_WHAT TO PRODUCE_
Go through the listing and repeat each entry exactly, but include no pictures.

_GIVEN INFORMATION_
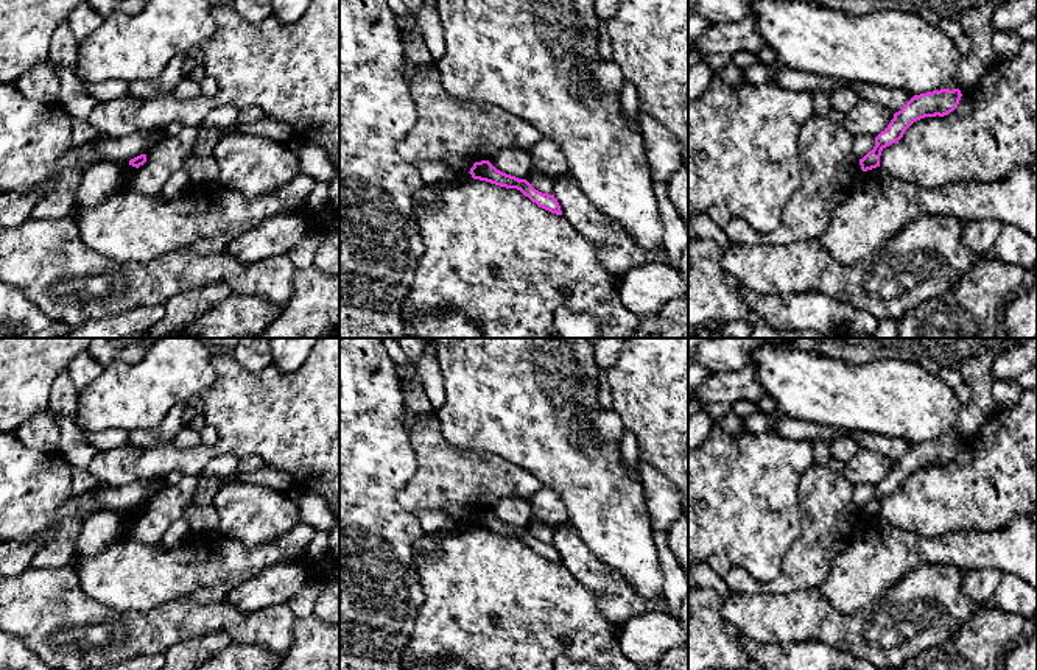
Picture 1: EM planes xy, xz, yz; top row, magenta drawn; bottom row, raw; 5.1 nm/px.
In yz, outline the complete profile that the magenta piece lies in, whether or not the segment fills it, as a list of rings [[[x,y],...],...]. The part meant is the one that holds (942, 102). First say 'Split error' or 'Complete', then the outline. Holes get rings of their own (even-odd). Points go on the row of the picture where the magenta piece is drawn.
Complete. [[[940,89],[914,95],[898,112],[894,114],[888,128],[875,137],[874,150],[859,159],[861,170],[867,171],[880,167],[881,151],[898,142],[914,122],[925,117],[948,115],[958,108],[961,97],[962,93],[959,89]]]

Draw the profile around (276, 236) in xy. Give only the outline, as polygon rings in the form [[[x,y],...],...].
[[[282,212],[234,238],[224,252],[244,263],[286,254],[308,231],[304,213]]]

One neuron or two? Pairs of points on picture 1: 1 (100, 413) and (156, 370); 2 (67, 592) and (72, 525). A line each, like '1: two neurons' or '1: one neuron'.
1: one neuron
2: two neurons

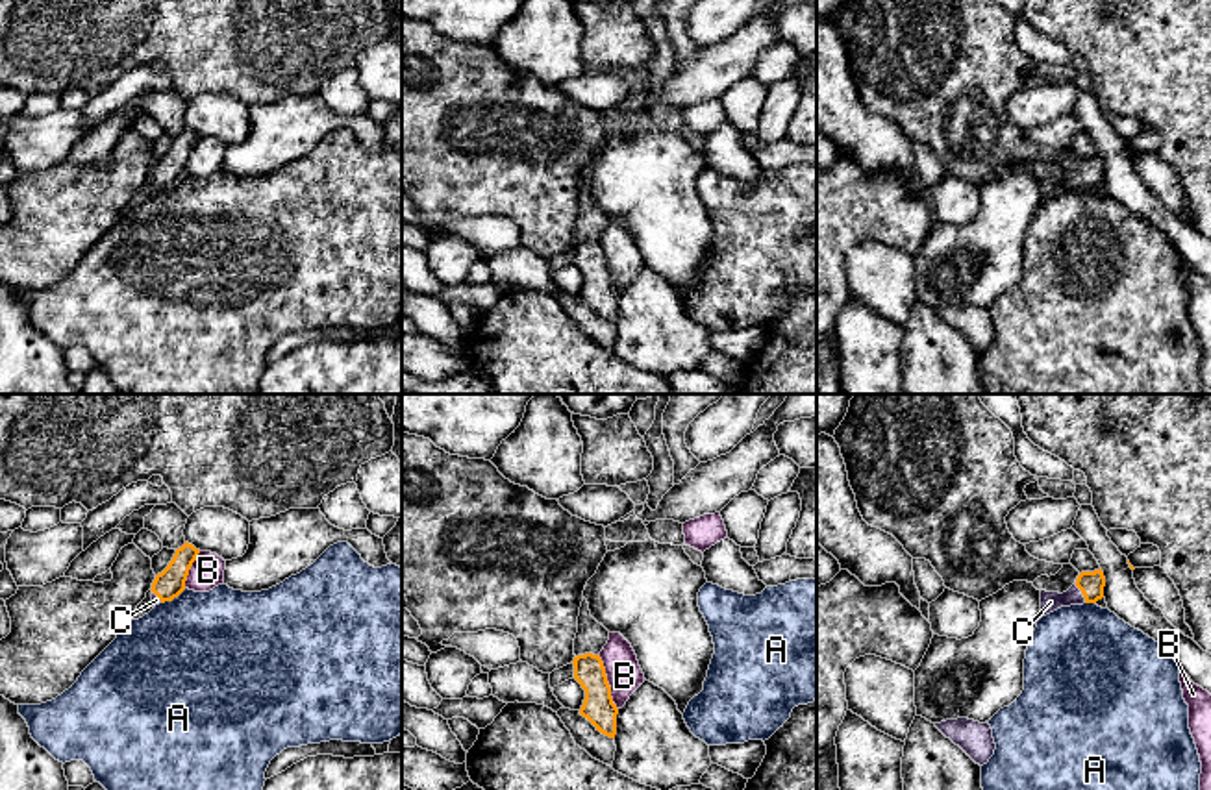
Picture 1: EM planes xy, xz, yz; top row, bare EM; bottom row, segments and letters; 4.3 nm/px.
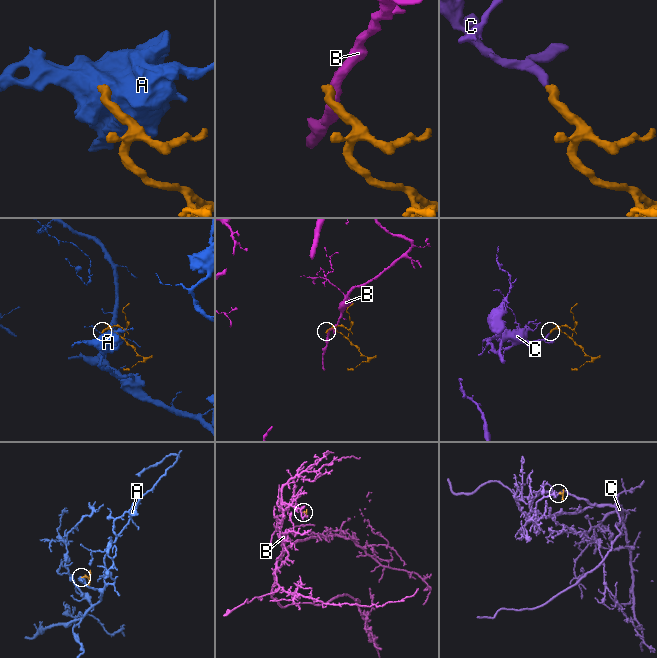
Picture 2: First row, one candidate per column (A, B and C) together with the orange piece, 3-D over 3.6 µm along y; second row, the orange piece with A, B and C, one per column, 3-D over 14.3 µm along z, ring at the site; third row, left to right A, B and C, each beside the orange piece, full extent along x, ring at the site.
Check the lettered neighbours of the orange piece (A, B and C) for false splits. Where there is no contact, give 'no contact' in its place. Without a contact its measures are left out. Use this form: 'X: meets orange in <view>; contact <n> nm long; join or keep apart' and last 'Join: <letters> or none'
A: meets orange in xy; contact 130 nm long; keep apart
B: meets orange in xz; contact 260 nm long; keep apart
C: meets orange in yz; contact 90 nm long; join
Join: C

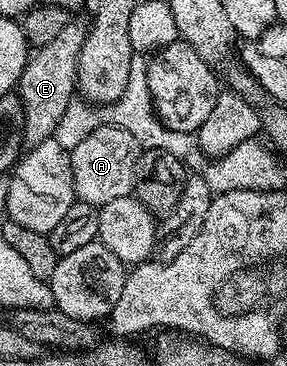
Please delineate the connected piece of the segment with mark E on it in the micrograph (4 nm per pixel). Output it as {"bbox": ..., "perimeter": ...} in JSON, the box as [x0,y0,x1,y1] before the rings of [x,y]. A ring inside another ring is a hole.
{"bbox":[19,21,86,146],"perimeter":[[[69,21],[65,28],[61,29],[60,35],[55,40],[49,41],[45,46],[38,48],[34,55],[27,61],[20,79],[19,96],[23,103],[24,142],[28,146],[35,146],[54,136],[61,117],[73,102],[77,91],[78,75],[76,65],[79,63],[80,51],[86,39],[86,26],[75,21]]]}

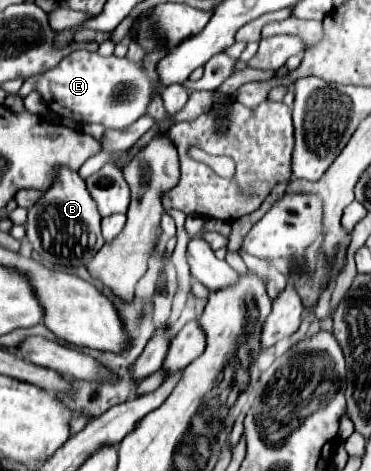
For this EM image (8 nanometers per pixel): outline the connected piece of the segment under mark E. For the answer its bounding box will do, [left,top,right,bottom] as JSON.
[19,46,173,130]

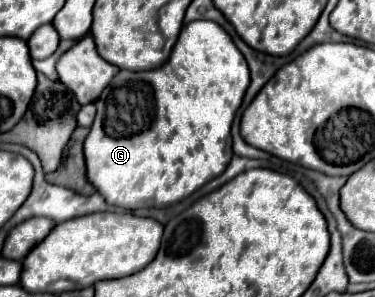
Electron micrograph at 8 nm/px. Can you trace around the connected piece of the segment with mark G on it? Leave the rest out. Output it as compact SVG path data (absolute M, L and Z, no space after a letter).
M190 21L182 27L180 37L172 49L170 59L158 67L158 69L150 69L150 71L120 71L110 85L104 89L104 93L100 95L100 99L96 101L98 113L94 119L94 125L84 141L84 155L86 155L86 169L88 169L88 179L90 183L98 189L98 193L112 205L120 205L120 207L128 207L128 209L138 209L138 207L146 207L146 205L154 205L154 207L166 207L172 203L178 203L182 199L186 199L188 195L192 195L194 191L198 191L202 185L206 185L208 181L216 179L220 173L224 173L224 169L228 167L228 161L232 159L232 141L230 141L230 127L234 121L234 115L242 103L242 97L246 93L250 85L250 71L248 65L242 57L242 53L236 49L236 45L232 43L232 39L228 37L228 33L216 25L214 21Z

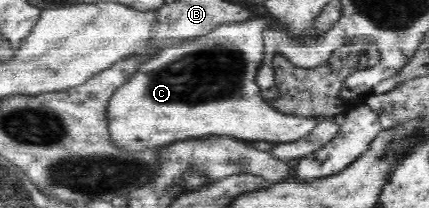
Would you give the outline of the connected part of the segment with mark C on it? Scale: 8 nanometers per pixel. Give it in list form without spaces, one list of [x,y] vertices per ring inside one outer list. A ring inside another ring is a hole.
[[[249,19],[249,23],[230,23],[200,38],[162,48],[159,54],[140,65],[139,71],[111,97],[108,103],[108,131],[112,143],[125,151],[145,151],[157,145],[172,144],[189,138],[209,134],[237,135],[237,139],[254,142],[267,141],[279,144],[303,139],[309,135],[321,117],[285,115],[271,108],[261,97],[262,89],[255,81],[264,59],[265,23],[263,19]],[[215,101],[231,101],[231,105],[215,105]]]

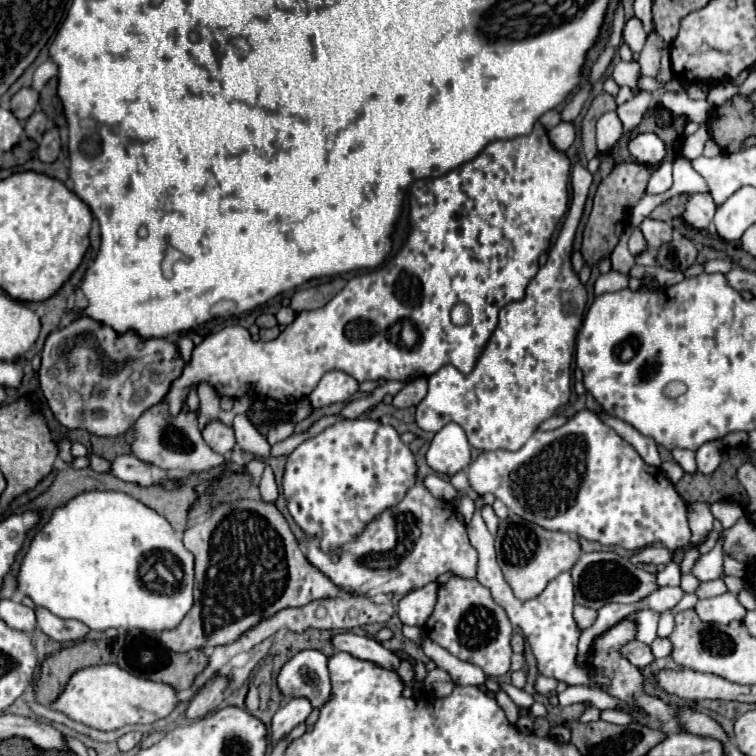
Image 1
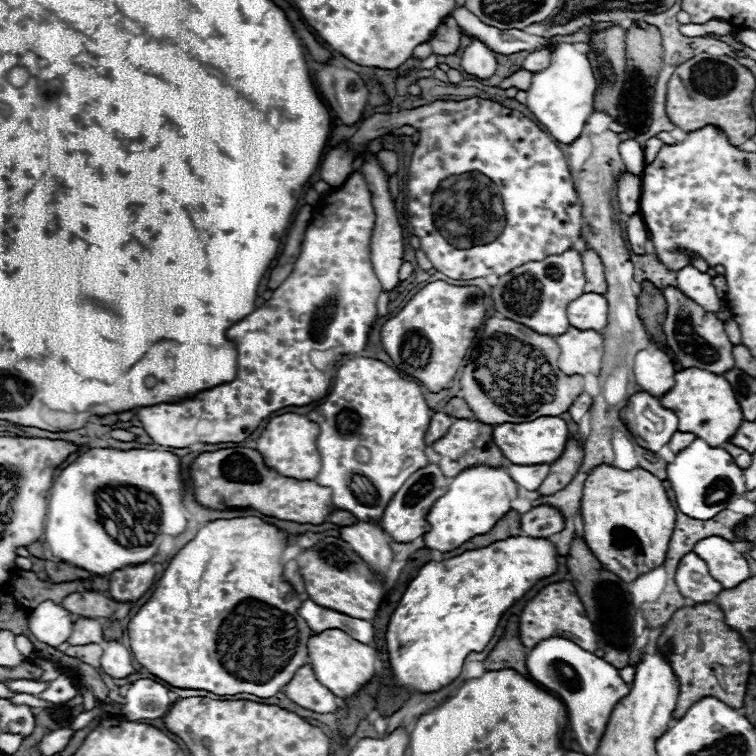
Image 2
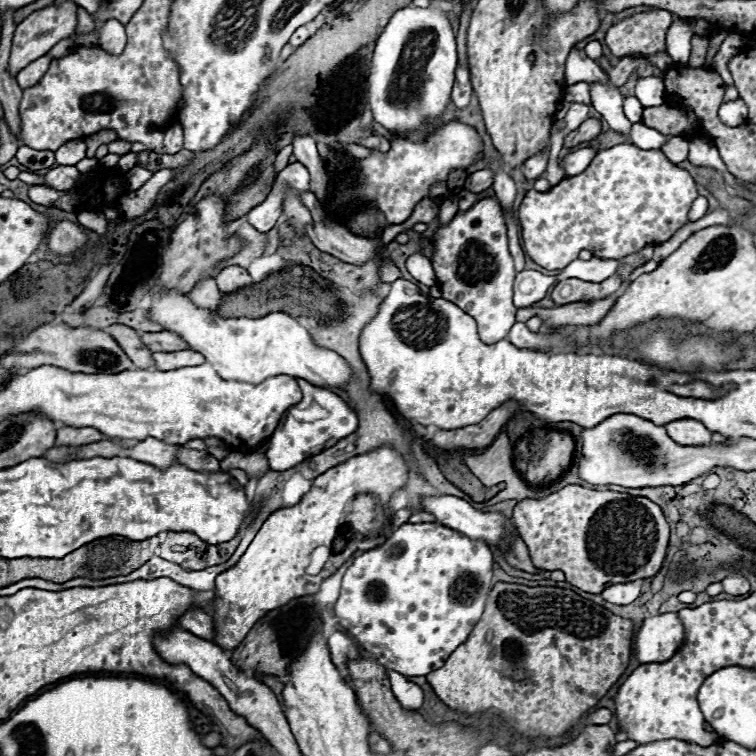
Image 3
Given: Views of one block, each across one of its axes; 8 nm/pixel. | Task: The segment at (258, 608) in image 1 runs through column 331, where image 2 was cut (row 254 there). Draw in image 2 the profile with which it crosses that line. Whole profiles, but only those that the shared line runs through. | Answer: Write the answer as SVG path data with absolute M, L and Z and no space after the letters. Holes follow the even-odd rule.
M590 248L580 252L580 256L582 256L582 266L584 266L584 276L586 276L584 290L604 294L606 292L606 280L604 280L604 266L602 266L600 256Z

_RESULT OF THIS TASK_
Picture 1: EM planes xy, xz, yz; top row, magenta drawn; bottom row, raw; 5.1 nm/px.
In yz, outline the complete profile that the magenta piece lies in, whether or not the segment fills it, as a list of rings [[[x,y],...],...]. The part meant is the one that holds (942, 102). First say 'Split error' or 'Complete', then the outline. Holes get rings of their own (even-odd). Points go on the row of the picture where the magenta piece is drawn.
Complete. [[[940,89],[914,95],[898,112],[894,114],[888,128],[875,137],[874,150],[859,159],[861,170],[867,171],[880,167],[881,151],[898,142],[914,122],[925,117],[948,115],[958,108],[961,97],[962,93],[959,89]]]

Draw the profile around (276, 236) in xy. Give only the outline, as polygon rings in the form [[[x,y],...],...].
[[[282,212],[234,238],[224,252],[244,263],[286,254],[308,231],[304,213]]]

One neuron or two? Pairs of points on picture 1: 1 (100, 413) and (156, 370); 2 (67, 592) and (72, 525). A line each, like '1: two neurons' or '1: one neuron'.
1: one neuron
2: two neurons

Picture 1: EM planes xy, xz, yz; top row, bare EM; bottom row, segments and letters; 4.3 nm/px.
Picture 2: First row, one candidate per column (A, B and C) together with the orange piece, 3-D over 3.6 µm along y; second row, the orange piece with A, B and C, one per column, 3-D over 14.3 µm along z, ring at the site; third row, left to right A, B and C, each beside the orange piece, full extent along x, ring at the site.
Check the lettered neighbours of the orange piece (A, B and C) for false splits. Where there is no contact, give 'no contact' in its place. Without a contact its measures are left out. Use this form: 'X: meets orange in <view>; contact <n> nm long; join or keep apart' and last 'Join: <letters> or none'
A: meets orange in xy; contact 130 nm long; keep apart
B: meets orange in xz; contact 260 nm long; keep apart
C: meets orange in yz; contact 90 nm long; join
Join: C

Please delineate the connected piece of the segment with mark E on it in the micrograph (4 nm per pixel). Output it as {"bbox": ..., "perimeter": ...} in JSON, the box as [x0,y0,x1,y1] before the rings of [x,y]. A ring inside another ring is a hole.
{"bbox":[19,21,86,146],"perimeter":[[[69,21],[65,28],[61,29],[60,35],[55,40],[49,41],[45,46],[38,48],[34,55],[27,61],[20,79],[19,96],[23,103],[24,142],[28,146],[35,146],[54,136],[61,117],[73,102],[77,91],[78,75],[76,65],[79,63],[80,51],[86,39],[86,26],[75,21]]]}

For this EM image (8 nanometers per pixel): outline the connected piece of the segment under mark E. For the answer its bounding box will do, [left,top,right,bottom] as JSON.
[19,46,173,130]

Electron micrograph at 8 nm/px. Can you trace around the connected piece of the segment with mark G on it? Leave the rest out. Output it as compact SVG path data (absolute M, L and Z, no space after a letter).
M190 21L182 27L180 37L172 49L170 59L158 67L158 69L150 69L150 71L120 71L110 85L104 89L104 93L100 95L100 99L96 101L98 113L94 119L94 125L84 141L84 155L86 155L86 169L88 169L88 179L90 183L98 189L98 193L112 205L120 205L120 207L128 207L128 209L138 209L138 207L146 207L146 205L154 205L154 207L166 207L172 203L178 203L182 199L186 199L188 195L192 195L194 191L198 191L202 185L206 185L208 181L216 179L220 173L224 173L224 169L228 167L228 161L232 159L232 141L230 141L230 127L234 121L234 115L242 103L242 97L246 93L250 85L250 71L248 65L242 57L242 53L236 49L236 45L232 43L232 39L228 37L228 33L216 25L214 21Z

Would you give the outline of the connected part of the segment with mark C on it? Scale: 8 nanometers per pixel. Give it in list form without spaces, one list of [x,y] vertices per ring inside one outer list. A ring inside another ring is a hole.
[[[249,19],[249,23],[230,23],[200,38],[162,48],[159,54],[140,65],[139,71],[111,97],[108,103],[108,131],[112,143],[125,151],[145,151],[157,145],[172,144],[189,138],[209,134],[237,135],[237,139],[254,142],[267,141],[279,144],[303,139],[309,135],[321,117],[285,115],[271,108],[261,97],[262,89],[255,81],[264,59],[265,23],[263,19]],[[215,101],[231,101],[231,105],[215,105]]]

Image 1
Image 2
Image 3
Given: Views of one block, each across one of its axes; 8 nm/pixel. | Task: The segment at (258, 608) in image 1 runs through column 331, where image 2 was cut (row 254 there). Draw in image 2 the profile with which it crosses that line. Whole profiles, but only those that the shared line runs through. | Answer: Write the answer as SVG path data with absolute M, L and Z and no space after the letters. Holes follow the even-odd rule.
M590 248L580 252L580 256L582 256L582 266L584 266L584 276L586 276L584 290L604 294L606 292L606 280L604 280L604 266L602 266L600 256Z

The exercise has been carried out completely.